PASSAGE FOR REVIEW ::
****************************************

When Does ‘All Creatures Great and Small’ Return to PBS for Season 5?

Watching comforting mystery television, particularly in winter, is a concept so nice that I’ve written about it twice. It’s a form I’ll always love and cherish, but if the long march of time has done anything, it’s inspired me to plumb new depths of coziness. While the cozy mystery is a leader in its field, it’s not the only genre of comforting TV out there. Sometimes when seeking comfy television, even a lighthearted chamber mystery feels too tense. Sometimes you need a show to be like slipping into a warm bath, unchallenging and comforting. Sometimes you need to visit a verdant, pastoral fantasy where people who are as good-looking as they are good-hearted care for hearty farm animals and adorable pets. Sometimes you need a show like All Creatures Great and Small. Thank all the lucky stars out there that it’s finally coming back on PBS Masterpiece on January 12th for its fifth season.

****************************************

Satellite image grounding data:
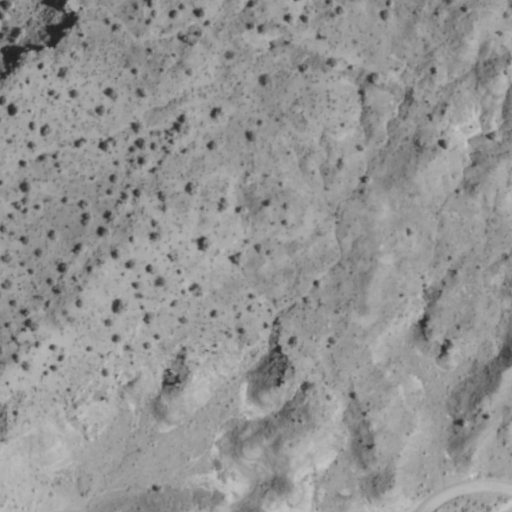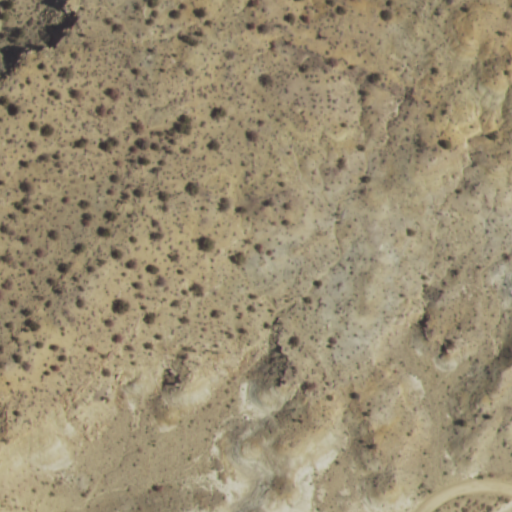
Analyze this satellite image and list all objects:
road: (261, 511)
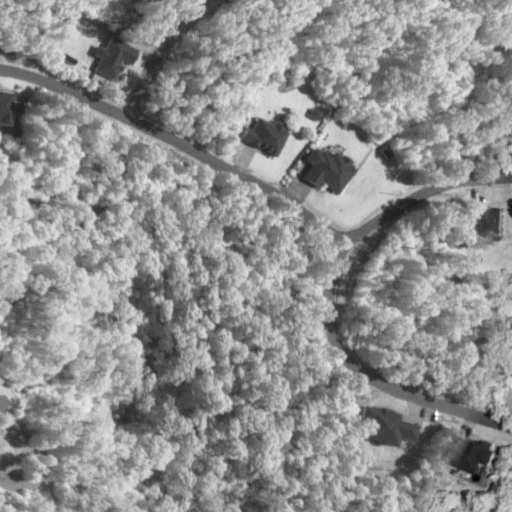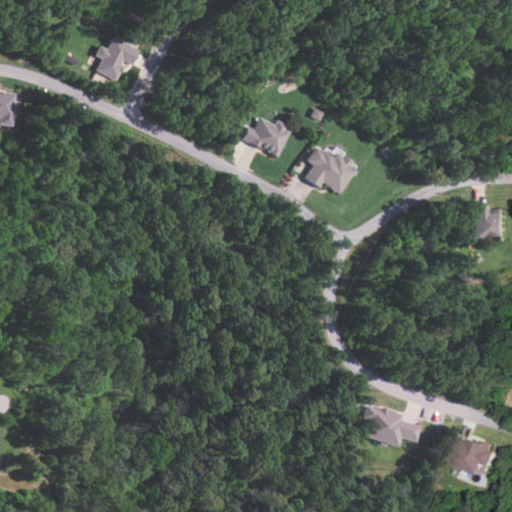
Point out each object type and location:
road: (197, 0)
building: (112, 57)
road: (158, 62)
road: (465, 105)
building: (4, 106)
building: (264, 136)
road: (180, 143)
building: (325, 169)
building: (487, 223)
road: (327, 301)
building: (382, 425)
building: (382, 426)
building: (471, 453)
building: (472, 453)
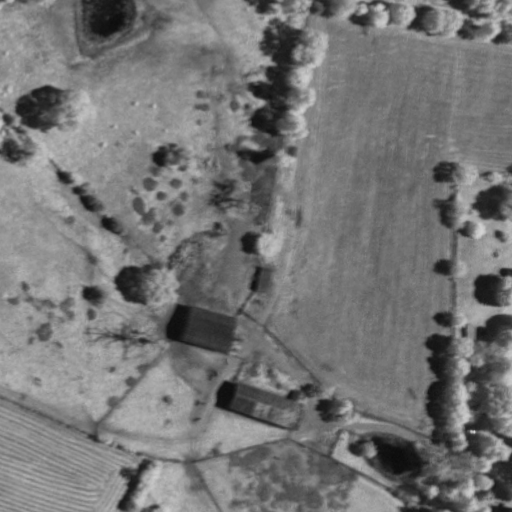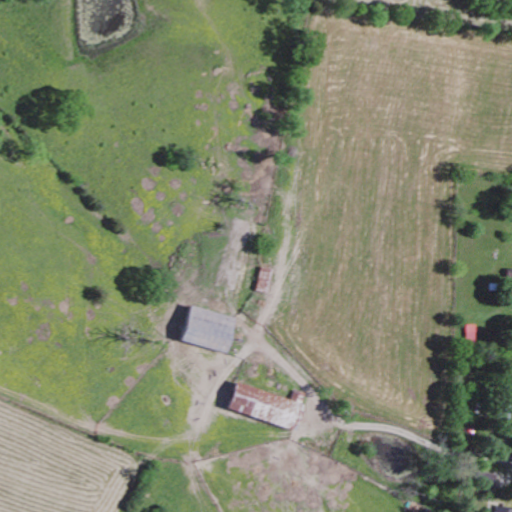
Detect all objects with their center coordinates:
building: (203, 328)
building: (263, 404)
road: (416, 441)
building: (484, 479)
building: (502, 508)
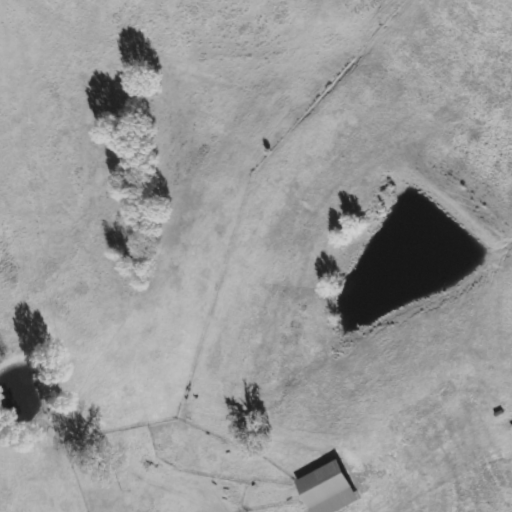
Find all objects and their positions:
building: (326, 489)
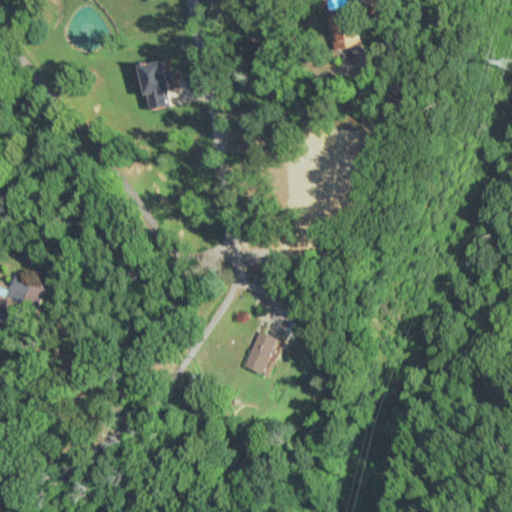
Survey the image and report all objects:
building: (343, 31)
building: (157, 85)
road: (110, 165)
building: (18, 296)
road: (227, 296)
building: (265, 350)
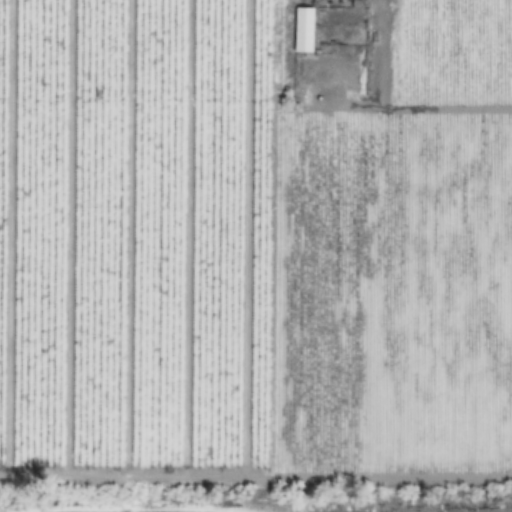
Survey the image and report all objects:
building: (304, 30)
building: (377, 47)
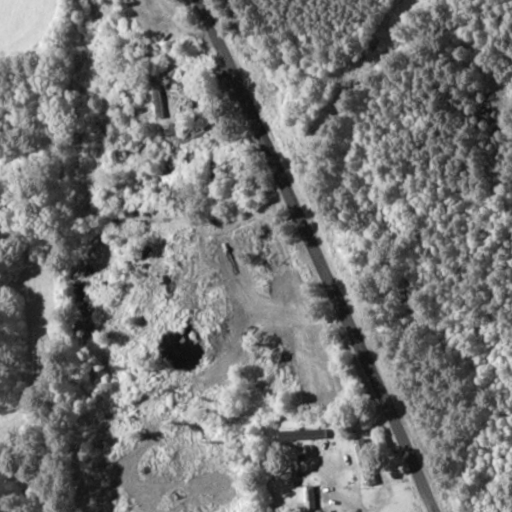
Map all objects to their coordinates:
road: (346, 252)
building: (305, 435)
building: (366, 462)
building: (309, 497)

****************************************

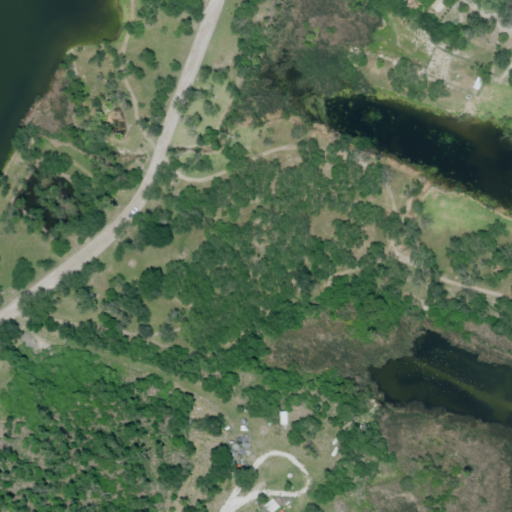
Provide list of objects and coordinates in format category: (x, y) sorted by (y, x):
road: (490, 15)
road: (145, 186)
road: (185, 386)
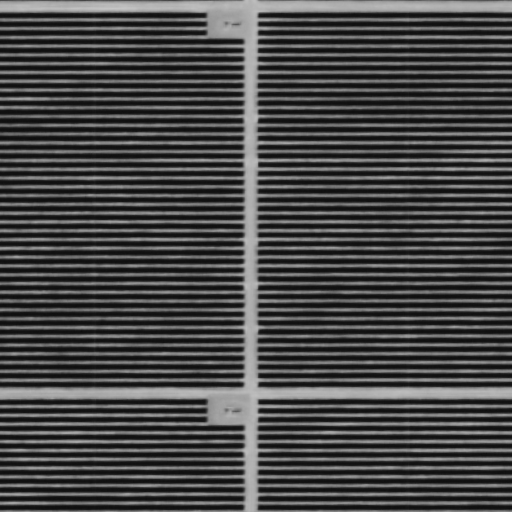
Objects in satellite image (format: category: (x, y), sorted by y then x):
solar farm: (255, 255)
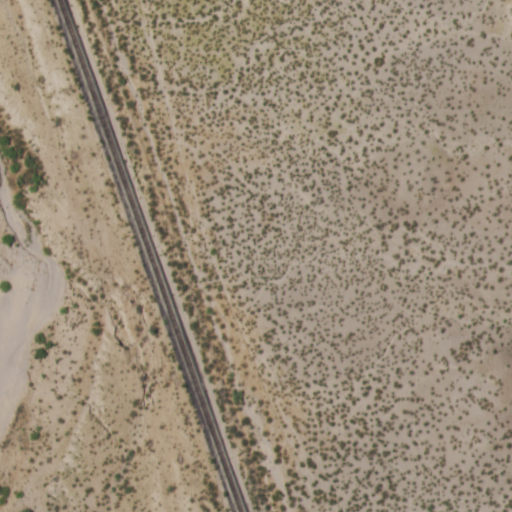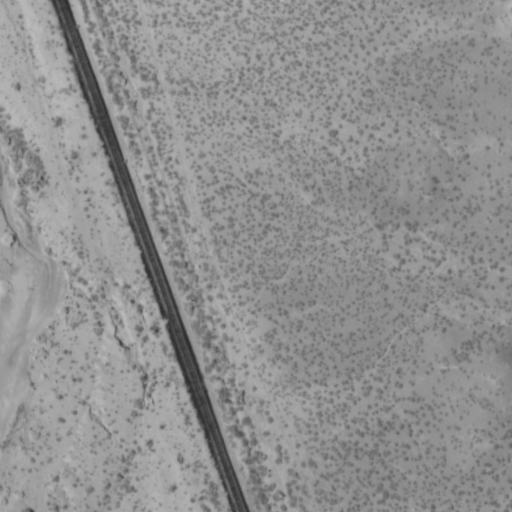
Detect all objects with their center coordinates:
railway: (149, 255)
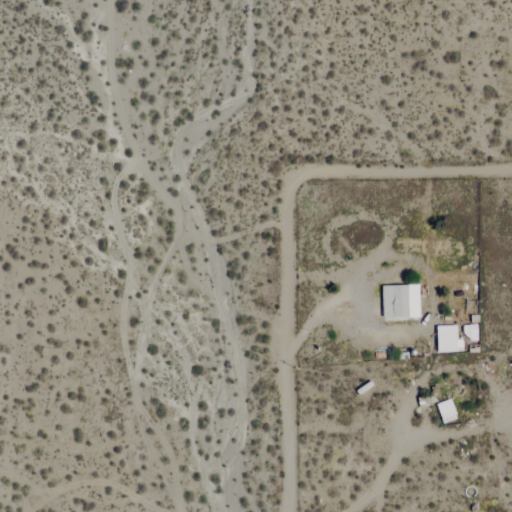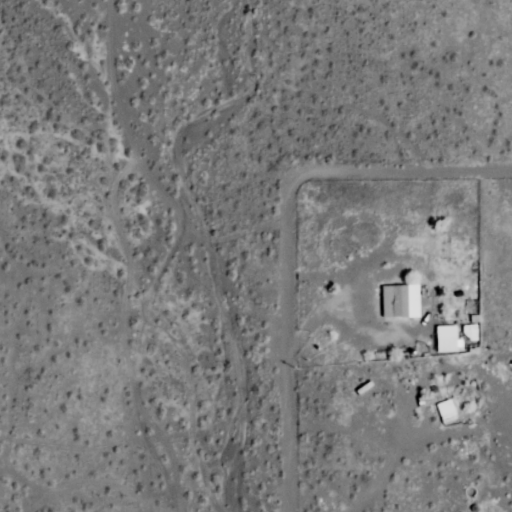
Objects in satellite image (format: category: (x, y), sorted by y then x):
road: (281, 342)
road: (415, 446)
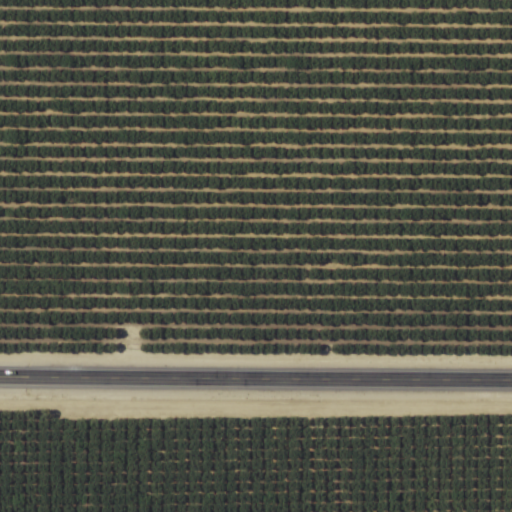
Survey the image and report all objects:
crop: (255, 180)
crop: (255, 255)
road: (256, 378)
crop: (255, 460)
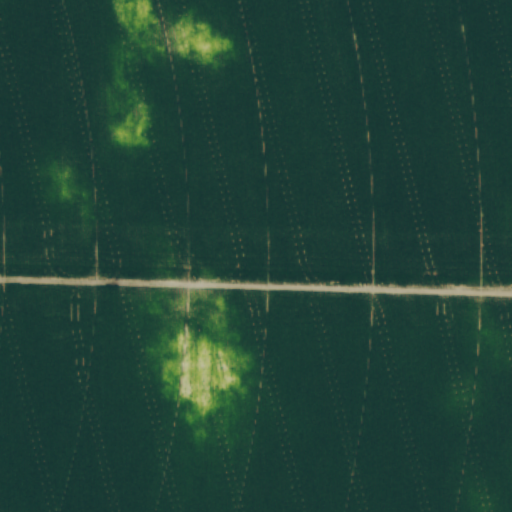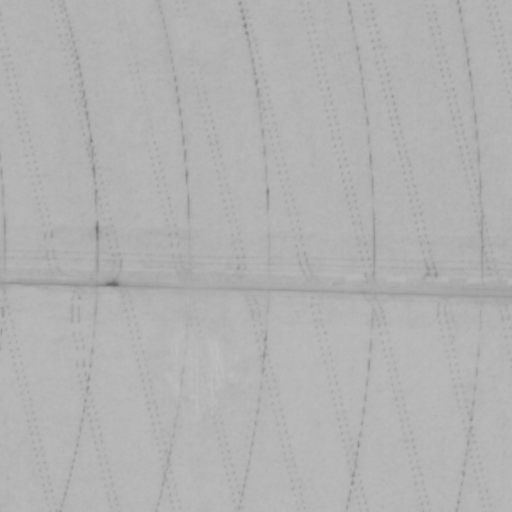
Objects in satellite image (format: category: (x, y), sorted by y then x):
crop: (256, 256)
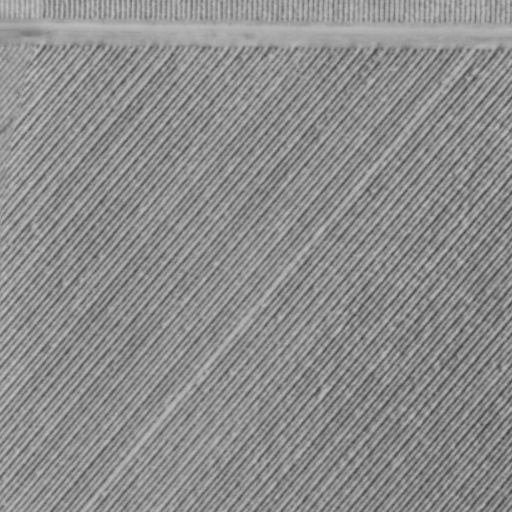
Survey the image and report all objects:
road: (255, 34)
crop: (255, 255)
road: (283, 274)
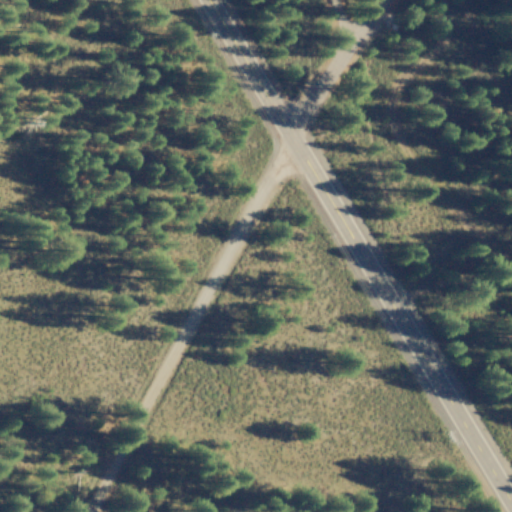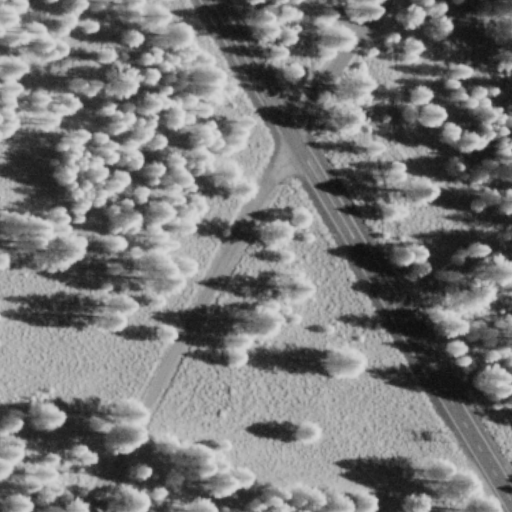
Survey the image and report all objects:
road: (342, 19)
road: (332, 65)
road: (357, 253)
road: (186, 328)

****************************************

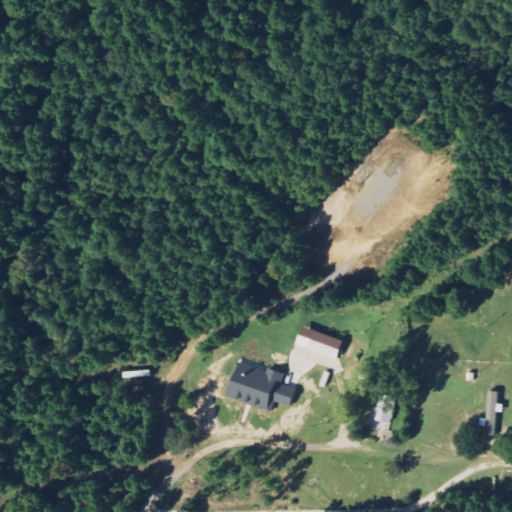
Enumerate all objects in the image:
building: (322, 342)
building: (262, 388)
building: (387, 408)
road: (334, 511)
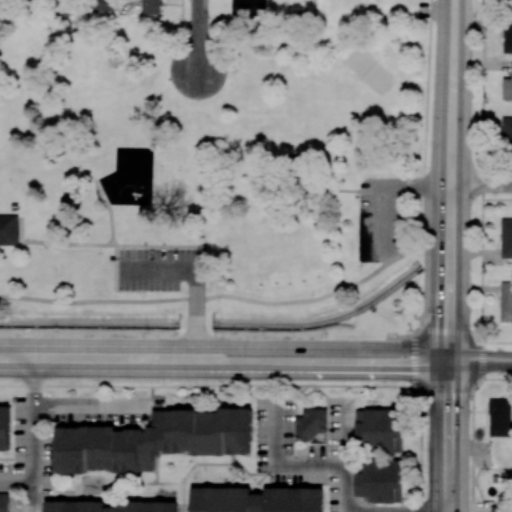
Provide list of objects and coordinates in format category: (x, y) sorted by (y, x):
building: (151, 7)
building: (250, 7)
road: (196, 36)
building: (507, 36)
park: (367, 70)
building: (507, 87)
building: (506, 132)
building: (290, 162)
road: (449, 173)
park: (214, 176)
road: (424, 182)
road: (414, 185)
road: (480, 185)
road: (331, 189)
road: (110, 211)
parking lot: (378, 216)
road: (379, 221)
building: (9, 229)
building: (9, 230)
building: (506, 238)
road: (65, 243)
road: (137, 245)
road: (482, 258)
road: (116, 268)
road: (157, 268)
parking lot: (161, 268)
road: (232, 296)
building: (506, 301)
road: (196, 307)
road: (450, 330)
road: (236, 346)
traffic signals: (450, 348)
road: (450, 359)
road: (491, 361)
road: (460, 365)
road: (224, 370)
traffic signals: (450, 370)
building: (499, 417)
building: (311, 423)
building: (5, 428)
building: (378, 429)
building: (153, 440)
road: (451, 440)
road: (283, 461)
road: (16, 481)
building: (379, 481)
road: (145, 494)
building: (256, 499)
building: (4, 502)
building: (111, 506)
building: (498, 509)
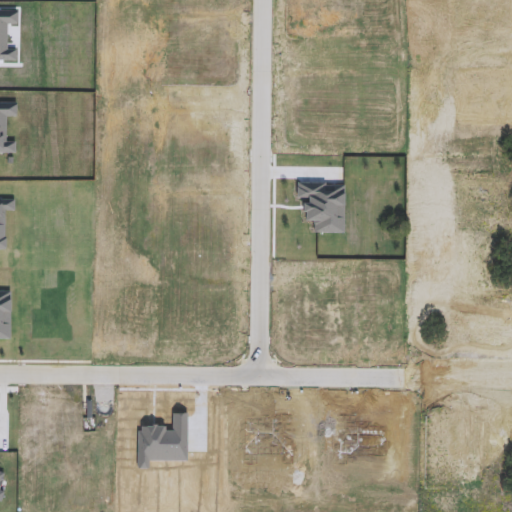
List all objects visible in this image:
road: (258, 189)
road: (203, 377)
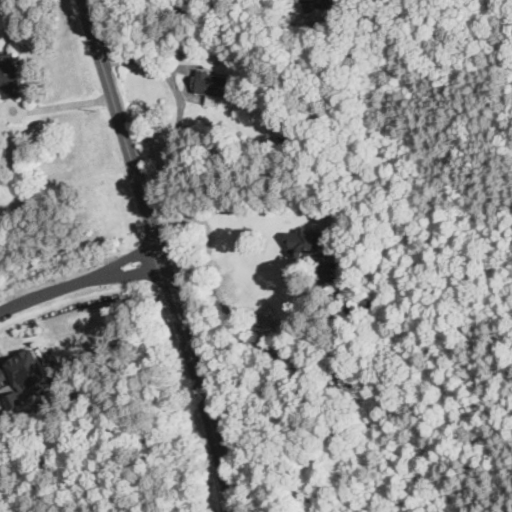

****************************************

PROBLEM TO SOLVE :: Copy the part of the article on All Creatures Great and Small that begins at the words "Watching comforting mystery" and stops after "its fifth season.", swapping "comforting" for "soothing".

SOLUTION TO THE EXERCISE ::
Watching soothing mystery television, particularly in winter, is a concept so nice that I’ve written about it twice. It’s a form I’ll always love and cherish, but if the long march of time has done anything, it’s inspired me to plumb new depths of coziness. While the cozy mystery is a leader in its field, it’s not the only genre of soothing TV out there. Sometimes when seeking comfy television, even a lighthearted chamber mystery feels too tense. Sometimes you need a show to be like slipping into a warm bath, unchallenging and soothing. Sometimes you need to visit a verdant, pastoral fantasy where people who are as good-looking as they are good-hearted care for hearty farm animals and adorable pets. Sometimes you need a show like All Creatures Great and Small. Thank all the lucky stars out there that it’s finally coming back on PBS Masterpiece on January 12th for its fifth season.